An innovative project in the Netherlands that grows greenhouse bananas in substrate rather than soil has shown excellent results so far and will soon move to field trials in two major production countries.
The researchers at Wageningen University say the growing method could play an important role in providing a solution to the spread of the soil-borne fungal disease Fusarium Wilt Tropical Race IV (TR4) - which poses a serious threat to the banana industry worldwide - as well as the pest nematode.
In addition, it could also lead to much more efficient use of water and other inputs.
They are now finalizing plans to conduct field trials in Guatemala and the Philippines. These trials will be to assess the economic feasibility of banana growers adopting the production method.
Beginnings of substrate experiment
Speaking with FreshFruitPortal.com, Gert Kema, professor of tropical plant pathology at Wageningen, explained how the project came about. The university has done research on bananas for a long time, he said. But until recently the plants were cultivated in soil and did not grow large enough to reach the fruit-bearing stage.

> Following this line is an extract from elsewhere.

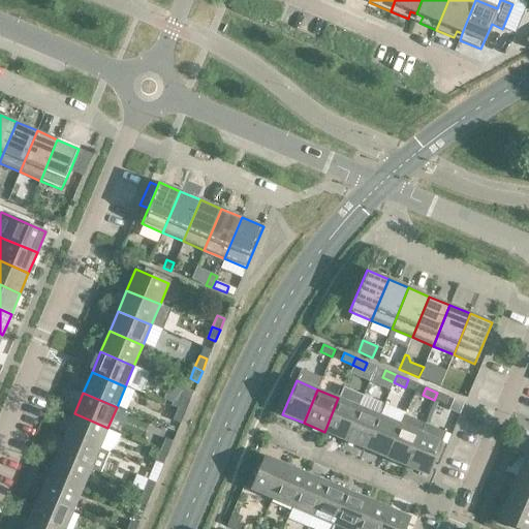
[(448,397),(437,393),(434,400),(445,404),(448,397)]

"Then last year we had our sentential of the university, so we thought why don't we fill up the greenhouse with plants that we let grow until fruiting," he said.
"But for a banana plant to grow into fruiting, of course it becomes very tall and very thick. So we decided we're not going to put them in soil but we'll put them in substrate - coco peat and rockwool."
Both substrates produced equally successful results, with the plants growing very tall and producing high-quality fruit along with good-sized bunches. The whole project related to the Cavendish variety, which is predominant throughout the world.
Banana-multinational company Chiquita offered assistance once it saw how well the plants were growing. It provided technical expertise and ripening the fruit once it was harvested, Kema said
The Netherlands' first-ever domestic banana crop was planted in January 2018, harvested in December later that year, and was sold in local supermarkets for one euro per piece.
"It was a big hit," Kema said.
Substrate was used rather than soil to ensure the plants received enough water and nutrients to produce fruit. But Kema said that during the course of the experiment the team realized that the technique could be hugely beneficial to commercial banana growers.
"We became very serious about growing bananas on substrate because we saw that those plants did extremely well. Since we work on soil-borne problems we increasingly realized that if you grow bananas on substrate you literally lift the crop off its problems. There are no bacterial diseases, no nematodes, no Panama disease. And of course we can really fine-tune water and nutrition," he said.
"Given the fact that those plants developed very well and produced very nice bunches despite the fact they were sitting on a very small slab of rockwool - which is an inert substance - we thought this is something we really have to trial in the field, particularly in the areas that are affected by soil-borne problems."
The researchers created a spinoff company and are working with partner companies to build a larger greenhouse. This would serve as an innovation hub where they can fine-tune the growing method and address technical issues.
Field trials set for Asia and Central America
They plan to simultaneously run field trials in Guatemala and the Philippines to assess the economic feasibility of the production method.
"Of course we have to do that. This was a greenhouse and so the cost of the inputs is very high," he said. "We need to know what is the additional cost for growers, the productivity of those plants in substrate, what is the quality, how do they behave within the logistic chain."
The team is in contact with several companies and hope to begin trials over the forthcoming month if possible.
He noted that banana production methods have remained relatively unchanged over the last several decades. But many other crops, like greenhouse tomatoes, have enjoyed significant levels of innovation in culturing the production methods.
"50 years ago tomatoes were produced in flatbeds with a glass cover. Now they are produced on rockwool slabs and grow vertically, eight meters long; yields have quadrupled just by culturing them. Of course there was a lot of breeding going on, but in many crops there is a lot of innovation in culturing the plant," he said.
"In bananas that innovation is zero; it's all soil-based systems. So if we can innovate the culturing techniques by growing at least a percentage of the production in substrate, it will absolutely be an innovation."
What's more, growers affected by soil-borne pests and diseases wouldn't have to abandon their farms. Instead they could just lift their plants out of the ground.
"It's a very pragmatic way of looking at the problem. Of course we need new varieties, but we won't have those tomorrow. Breeding new varieties will have results five, six, seven years from now; in the meantime we have to deal with the problem," he said.